Ankara’da direniş birinci yılını doldurdu

 

Ulus Defterdarlığı’nda çalışan ve 677 No’lu KHK ile hukuksuzca işten atılan Cemal Yıldırım ve Zeynep Yerli’nin direnişlerinin birinci yılı, 22 Kasım günü yapılan eylemle geride kaldı. Eylemde iş cinayetlerine ve yaşanan intiharlara değinen Cemal Yıldırım; DHL, Kod-A, Akkim işçilerinin direnişlerini ve KHK karşıtı direnişleri selamladı.

Zeynep Yerli de direnen emekçileri selamlayarak başladığı konuşmasında “Bugün burada dimdik durup hakkımı arıyorum ve emek mücadelesi veren tüm direnişçileri sahipleniyorum” dedi.




 

Dosyasını doldurmak için dava açmışlar

 

Ankara Cumhuriyet Başsavcılığı, KHK ile ihraç edildikleri işlerine geri dönmek için 9 Mart’tan beri açlık grevi yapan kamu emekçileri Nuriye Gülmen ve Semih Özakça hakkında sosyal medya paylaşımlarını gerekçe göstererek “örgüt üyeliği” gerekçesiyle Mayıs ayında dava açmıştı. Eskişehir Cumhuriyet Başsavcılığı da, bunların yanı sıra, 12 Haziran 2017’de, Gülmen dahil 5 sanığa, Haziran Direnişi sırasında dövülerek katledilen Ali İsmail Korkmaz ile ilgili Eskişehir’de yapılan basın açıklaması ve etkinliklere katıldıkları gerekçesiyle “örgüt propagandası yapmak” gerekçesiyle dava açtı.

Gülmen’in avukatlarından Murat Yılmaz, “Ankara Savcılığı davayı açtıktan sonra boş olan dosyayı doldurmak için bu sefer Eskişehir Savcılığı, 4 sene önceki Ali İsmail Korkmaz ile ilgili etkinlikleri, basın açıklamalarını gerekçe göstererek davalar açmıştır.
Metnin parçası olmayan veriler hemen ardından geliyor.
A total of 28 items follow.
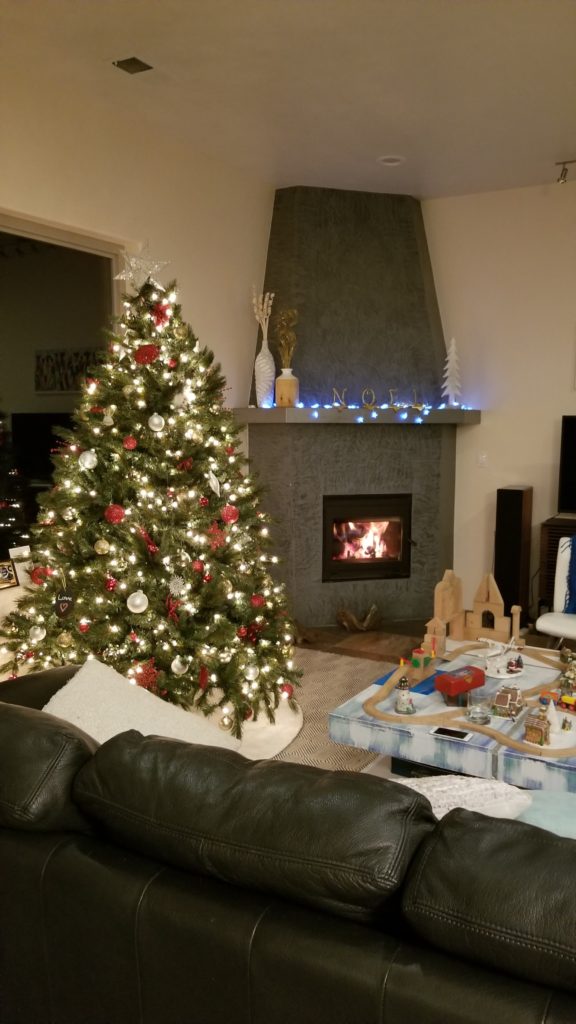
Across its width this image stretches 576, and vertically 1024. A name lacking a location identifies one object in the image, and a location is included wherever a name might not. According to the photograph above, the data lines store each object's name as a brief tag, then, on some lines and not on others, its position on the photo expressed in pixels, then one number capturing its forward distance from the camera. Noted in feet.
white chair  13.42
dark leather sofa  3.11
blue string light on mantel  16.71
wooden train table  8.18
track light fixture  15.55
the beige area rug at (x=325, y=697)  10.80
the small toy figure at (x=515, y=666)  10.67
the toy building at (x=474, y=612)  12.12
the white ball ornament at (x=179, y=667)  10.10
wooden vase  16.88
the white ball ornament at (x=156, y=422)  10.08
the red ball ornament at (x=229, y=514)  10.65
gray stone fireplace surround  17.48
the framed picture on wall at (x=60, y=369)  12.89
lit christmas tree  10.18
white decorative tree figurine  18.44
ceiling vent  11.51
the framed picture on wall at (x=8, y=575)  12.25
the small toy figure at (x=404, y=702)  9.35
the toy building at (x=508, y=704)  9.16
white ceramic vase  17.11
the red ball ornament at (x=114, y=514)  10.04
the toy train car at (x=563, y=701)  9.21
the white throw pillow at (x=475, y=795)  5.79
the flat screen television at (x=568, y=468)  17.11
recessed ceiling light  15.62
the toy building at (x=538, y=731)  8.40
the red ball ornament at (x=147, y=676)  9.99
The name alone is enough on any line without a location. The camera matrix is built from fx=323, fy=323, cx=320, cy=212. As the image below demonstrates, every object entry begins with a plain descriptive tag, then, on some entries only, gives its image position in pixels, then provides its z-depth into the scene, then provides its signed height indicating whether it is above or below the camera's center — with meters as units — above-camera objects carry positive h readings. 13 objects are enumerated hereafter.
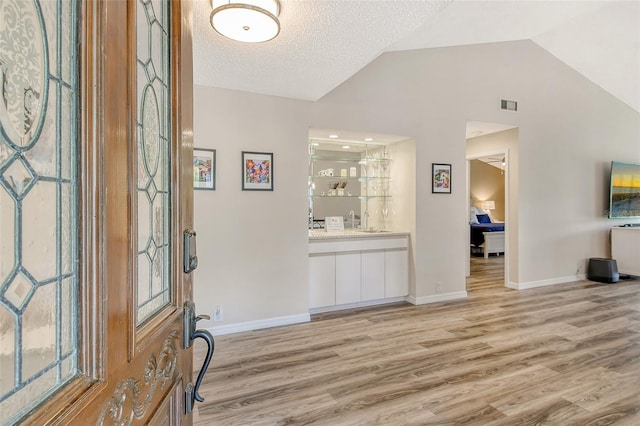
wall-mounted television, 5.80 +0.34
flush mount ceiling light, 1.82 +1.11
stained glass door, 0.34 +0.00
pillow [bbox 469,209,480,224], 9.50 -0.22
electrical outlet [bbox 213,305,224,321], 3.29 -1.06
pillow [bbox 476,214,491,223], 9.71 -0.26
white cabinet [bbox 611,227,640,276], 5.58 -0.70
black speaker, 5.39 -1.03
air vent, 4.81 +1.57
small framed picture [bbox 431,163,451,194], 4.32 +0.42
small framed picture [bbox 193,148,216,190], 3.20 +0.41
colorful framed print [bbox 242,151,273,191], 3.41 +0.42
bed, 8.05 -0.73
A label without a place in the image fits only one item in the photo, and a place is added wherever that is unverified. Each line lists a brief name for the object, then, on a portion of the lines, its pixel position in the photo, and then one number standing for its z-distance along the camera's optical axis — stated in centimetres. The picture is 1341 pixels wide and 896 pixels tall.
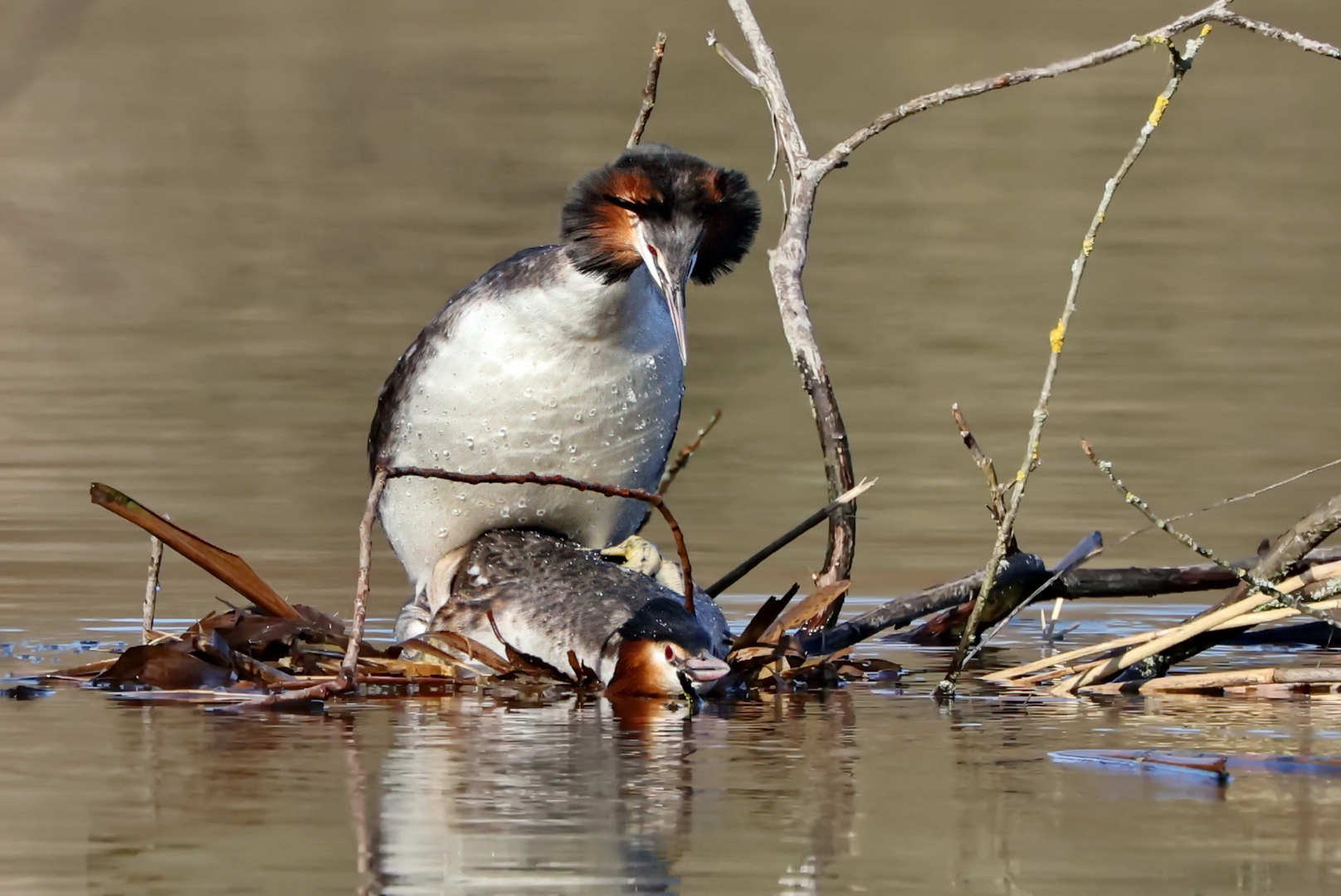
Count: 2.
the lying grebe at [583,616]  1255
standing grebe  1245
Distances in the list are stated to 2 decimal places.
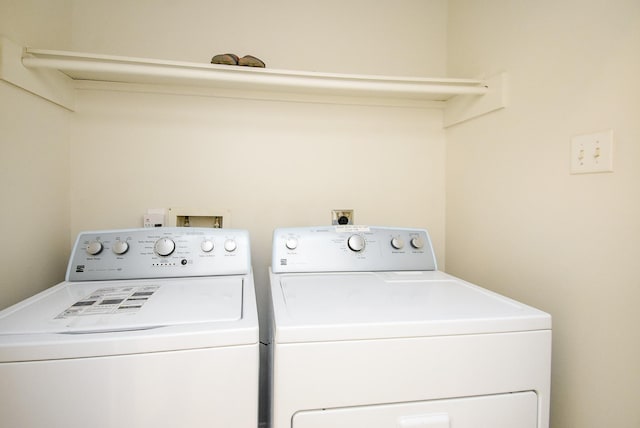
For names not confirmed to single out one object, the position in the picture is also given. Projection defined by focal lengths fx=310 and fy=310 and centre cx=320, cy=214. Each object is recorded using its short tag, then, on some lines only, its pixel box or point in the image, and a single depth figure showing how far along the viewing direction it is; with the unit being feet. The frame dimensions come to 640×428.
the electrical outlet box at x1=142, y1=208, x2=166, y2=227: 4.50
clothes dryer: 2.18
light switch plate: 2.71
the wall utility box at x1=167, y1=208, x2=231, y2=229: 4.60
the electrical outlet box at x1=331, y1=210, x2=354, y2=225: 4.72
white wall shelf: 3.41
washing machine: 1.86
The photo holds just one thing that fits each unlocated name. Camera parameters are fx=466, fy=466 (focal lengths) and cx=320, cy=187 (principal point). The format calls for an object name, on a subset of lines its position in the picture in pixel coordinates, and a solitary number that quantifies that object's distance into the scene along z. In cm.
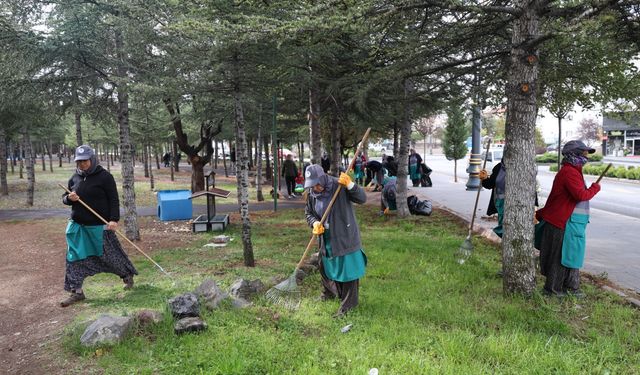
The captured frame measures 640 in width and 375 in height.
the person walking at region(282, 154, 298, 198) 1784
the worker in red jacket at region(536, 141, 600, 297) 524
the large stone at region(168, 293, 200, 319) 459
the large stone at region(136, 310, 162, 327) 448
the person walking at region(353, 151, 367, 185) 2345
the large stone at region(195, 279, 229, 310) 496
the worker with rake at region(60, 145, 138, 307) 550
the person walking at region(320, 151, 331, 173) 2074
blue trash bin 1282
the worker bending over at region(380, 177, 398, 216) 1227
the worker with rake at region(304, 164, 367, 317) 483
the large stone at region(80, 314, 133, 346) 409
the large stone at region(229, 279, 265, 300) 535
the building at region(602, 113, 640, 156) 5103
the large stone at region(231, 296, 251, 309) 500
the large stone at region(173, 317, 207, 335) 432
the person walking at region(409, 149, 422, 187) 2180
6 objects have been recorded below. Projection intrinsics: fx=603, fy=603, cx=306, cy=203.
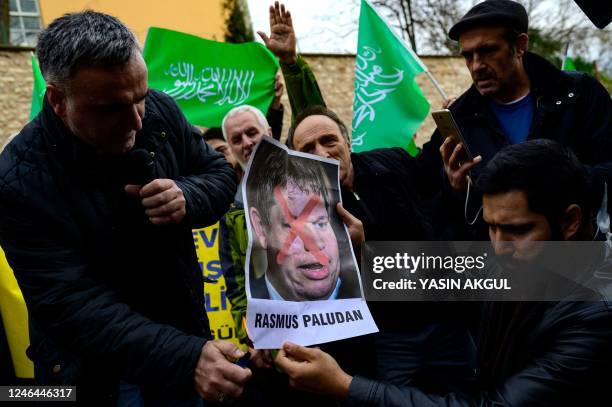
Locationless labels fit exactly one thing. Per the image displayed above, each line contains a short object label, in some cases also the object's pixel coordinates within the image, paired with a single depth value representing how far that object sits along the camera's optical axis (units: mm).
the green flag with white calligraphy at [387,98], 3977
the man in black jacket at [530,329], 1425
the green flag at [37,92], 4496
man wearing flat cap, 2312
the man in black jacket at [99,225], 1406
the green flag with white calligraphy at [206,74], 4773
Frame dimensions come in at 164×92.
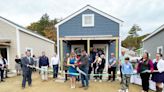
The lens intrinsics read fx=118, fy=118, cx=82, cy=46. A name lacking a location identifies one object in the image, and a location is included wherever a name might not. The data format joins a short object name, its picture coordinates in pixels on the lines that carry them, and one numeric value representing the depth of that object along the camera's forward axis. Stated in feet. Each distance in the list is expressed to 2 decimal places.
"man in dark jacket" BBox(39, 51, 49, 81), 22.42
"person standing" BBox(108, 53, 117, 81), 21.28
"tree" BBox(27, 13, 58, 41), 97.94
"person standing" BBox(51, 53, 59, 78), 23.07
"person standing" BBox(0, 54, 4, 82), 22.69
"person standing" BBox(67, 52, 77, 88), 18.89
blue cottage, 28.57
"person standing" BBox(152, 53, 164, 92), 14.97
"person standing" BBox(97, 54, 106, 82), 21.69
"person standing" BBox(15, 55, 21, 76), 28.15
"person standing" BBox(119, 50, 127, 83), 20.41
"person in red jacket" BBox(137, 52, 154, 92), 15.46
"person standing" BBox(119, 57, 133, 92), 16.26
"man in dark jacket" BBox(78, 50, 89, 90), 18.07
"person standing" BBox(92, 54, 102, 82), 21.91
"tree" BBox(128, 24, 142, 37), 139.79
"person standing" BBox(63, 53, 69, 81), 21.55
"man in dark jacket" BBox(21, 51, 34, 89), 18.61
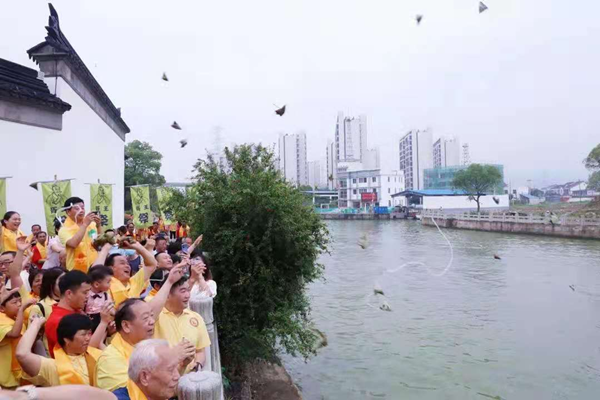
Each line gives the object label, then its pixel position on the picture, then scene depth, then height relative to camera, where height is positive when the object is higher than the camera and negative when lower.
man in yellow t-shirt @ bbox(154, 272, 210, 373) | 3.17 -0.83
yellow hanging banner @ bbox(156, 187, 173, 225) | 12.55 +0.15
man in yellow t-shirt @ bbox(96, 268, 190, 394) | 2.40 -0.76
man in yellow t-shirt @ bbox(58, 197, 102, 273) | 4.51 -0.31
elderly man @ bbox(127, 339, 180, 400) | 2.00 -0.72
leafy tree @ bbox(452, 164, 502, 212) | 52.66 +3.01
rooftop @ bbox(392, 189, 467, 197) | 61.25 +1.69
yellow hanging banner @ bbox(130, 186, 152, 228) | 12.67 +0.02
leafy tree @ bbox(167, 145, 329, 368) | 6.06 -0.76
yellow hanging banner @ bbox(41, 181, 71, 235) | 7.87 +0.21
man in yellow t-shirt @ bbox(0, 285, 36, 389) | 2.96 -0.83
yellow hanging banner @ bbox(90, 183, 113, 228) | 9.93 +0.16
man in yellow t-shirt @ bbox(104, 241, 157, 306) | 3.92 -0.59
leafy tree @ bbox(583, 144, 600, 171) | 43.34 +4.28
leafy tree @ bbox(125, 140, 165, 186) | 32.41 +3.13
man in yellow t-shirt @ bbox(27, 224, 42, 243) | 6.36 -0.33
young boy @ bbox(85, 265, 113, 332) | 3.41 -0.62
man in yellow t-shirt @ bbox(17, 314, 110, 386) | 2.51 -0.85
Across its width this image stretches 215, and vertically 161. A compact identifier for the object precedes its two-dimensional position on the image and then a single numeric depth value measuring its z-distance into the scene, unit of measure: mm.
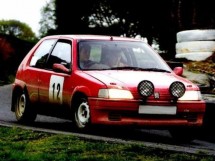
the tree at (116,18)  61406
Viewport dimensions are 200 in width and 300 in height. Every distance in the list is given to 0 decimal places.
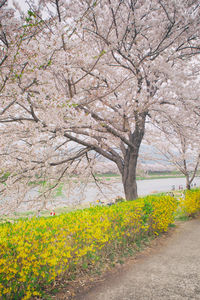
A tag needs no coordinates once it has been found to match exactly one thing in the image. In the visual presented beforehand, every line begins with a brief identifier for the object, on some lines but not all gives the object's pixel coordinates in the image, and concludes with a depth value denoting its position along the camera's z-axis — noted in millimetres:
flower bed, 2441
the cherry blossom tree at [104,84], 3785
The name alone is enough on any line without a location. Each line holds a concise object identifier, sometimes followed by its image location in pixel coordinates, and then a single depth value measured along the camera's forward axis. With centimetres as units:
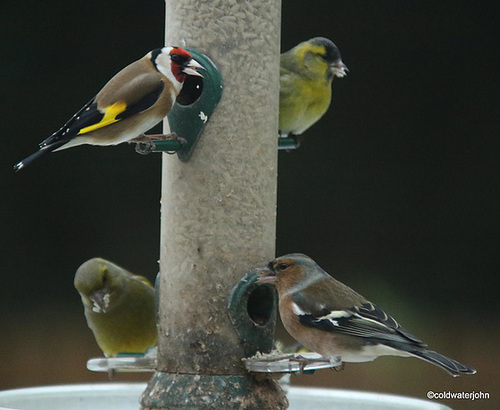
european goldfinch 898
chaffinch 889
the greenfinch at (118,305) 1077
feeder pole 930
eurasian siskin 1111
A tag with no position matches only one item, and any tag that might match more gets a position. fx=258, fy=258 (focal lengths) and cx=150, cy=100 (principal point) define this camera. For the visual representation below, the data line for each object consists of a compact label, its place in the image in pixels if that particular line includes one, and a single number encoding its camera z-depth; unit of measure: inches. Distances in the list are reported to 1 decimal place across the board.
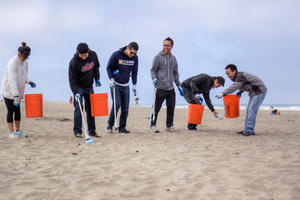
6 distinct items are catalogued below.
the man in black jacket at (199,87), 251.0
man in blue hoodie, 228.5
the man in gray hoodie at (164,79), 241.3
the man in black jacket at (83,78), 201.8
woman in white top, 193.9
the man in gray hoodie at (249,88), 224.6
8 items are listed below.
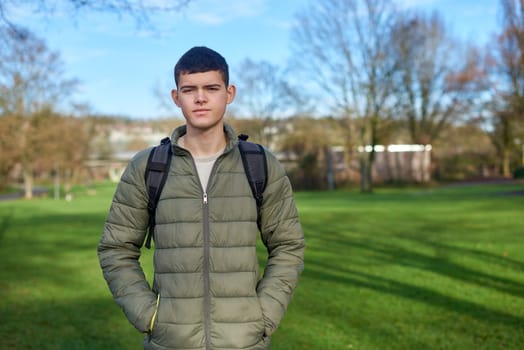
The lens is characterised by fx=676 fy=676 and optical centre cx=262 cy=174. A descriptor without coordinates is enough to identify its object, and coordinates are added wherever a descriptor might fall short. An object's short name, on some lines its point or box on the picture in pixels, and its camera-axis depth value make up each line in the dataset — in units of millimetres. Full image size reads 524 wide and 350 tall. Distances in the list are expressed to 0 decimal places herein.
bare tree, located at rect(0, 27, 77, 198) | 46031
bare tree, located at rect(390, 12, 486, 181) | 47281
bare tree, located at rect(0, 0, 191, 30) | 7307
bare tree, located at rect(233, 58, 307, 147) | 51969
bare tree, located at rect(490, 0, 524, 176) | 25411
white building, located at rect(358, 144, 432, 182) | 52844
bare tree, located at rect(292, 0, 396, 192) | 44344
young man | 2691
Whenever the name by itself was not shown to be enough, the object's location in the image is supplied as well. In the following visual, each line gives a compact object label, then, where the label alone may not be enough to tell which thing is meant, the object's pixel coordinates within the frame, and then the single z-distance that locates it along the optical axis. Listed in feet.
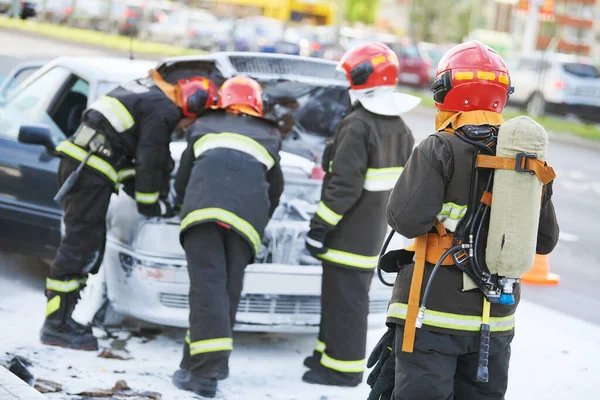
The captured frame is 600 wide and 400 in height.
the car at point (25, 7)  131.34
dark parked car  41.24
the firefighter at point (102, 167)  36.04
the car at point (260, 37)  197.47
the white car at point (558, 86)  155.94
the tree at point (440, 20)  379.55
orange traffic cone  53.21
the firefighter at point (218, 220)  32.45
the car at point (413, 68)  195.72
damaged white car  35.81
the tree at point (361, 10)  389.80
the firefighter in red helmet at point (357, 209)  33.68
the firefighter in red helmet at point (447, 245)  22.85
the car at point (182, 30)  215.10
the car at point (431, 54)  202.37
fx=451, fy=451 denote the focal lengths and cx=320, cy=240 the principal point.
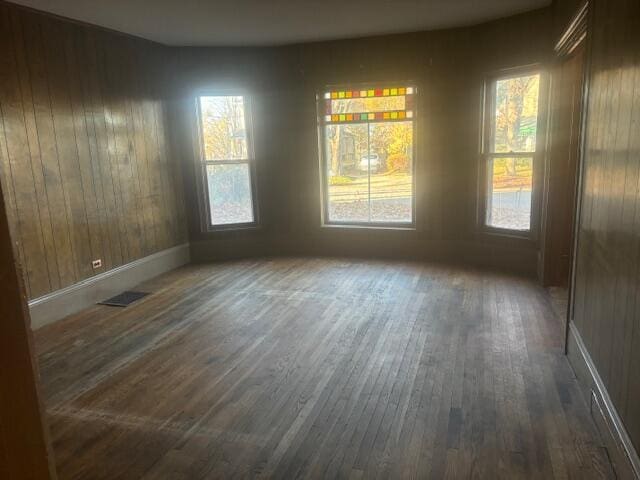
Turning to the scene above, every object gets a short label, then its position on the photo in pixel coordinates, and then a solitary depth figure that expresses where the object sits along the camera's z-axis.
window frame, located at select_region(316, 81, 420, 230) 5.34
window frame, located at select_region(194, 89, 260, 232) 5.59
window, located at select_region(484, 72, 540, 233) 4.61
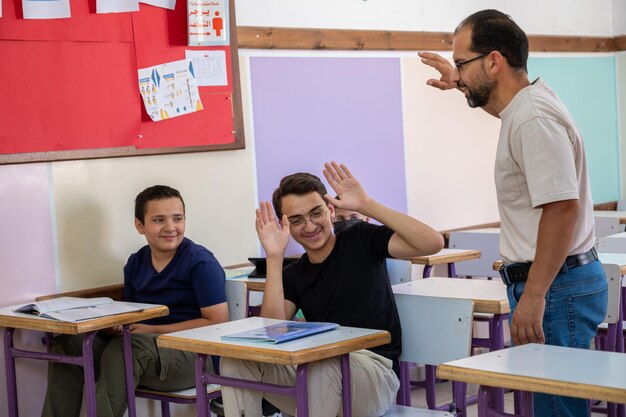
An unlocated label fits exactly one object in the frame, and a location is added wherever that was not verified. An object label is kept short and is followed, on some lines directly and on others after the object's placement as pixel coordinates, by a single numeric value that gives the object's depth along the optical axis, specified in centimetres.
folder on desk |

Amaç dosyayı doldurmaktır” dedi.

 

 

 

 

Savaşa değil emekliye bütçe!”

 

DİSK Emekli-Sen İstanbul Şubesi, 2018 bütçe görüşmelerinde açıklanan rakamların savaş ve rant için hazırlanmasını protesto ederek, bütçenin emekliye ve emekçiye ayrılmasını talep etti.

21 Kasım’da Galatasaray Meydanı’nda yapılan açıklamada “Savaşa ve ranta değil, emekliye, emekçiye bütçe! /DİSK Emekli-Sen” yazılı ozalit açıldı. Bütçeyi savaşa ve ranta ayıranlara göre işçi ve emekçilerin ülkeyi daha iyi yöneteceğine vurgu yapılan açılış konuşmasından sonra basın açıklaması yapıldı.

2017’de asgari ücretin açlık sınırının altında olduğu ve 2018 bütçesinin de savaşa ve ranta ayrıldığı belirtilen açıklamada son olarak “Milyonlarca emekliyi mağdur eden savaş, rant ve yağma bütçesi yapılmaktan vazgeçilmeli. Gelir dağılımında eşitlik sağlayacak düzenlemeler içeren, emekten yana demokratik, eşitlikçi, halkçı bütçe yapılmalıdır” denildi.

Basın açıklamasında “Savaşa değil emekliye/emekçiye/sağlığa bütçe!”, “Sadaka değil toplu sözleşme!”, “Kurtuluş yok tek başına ya hep beraber ya hiç birimiz!” sloganları atıldı.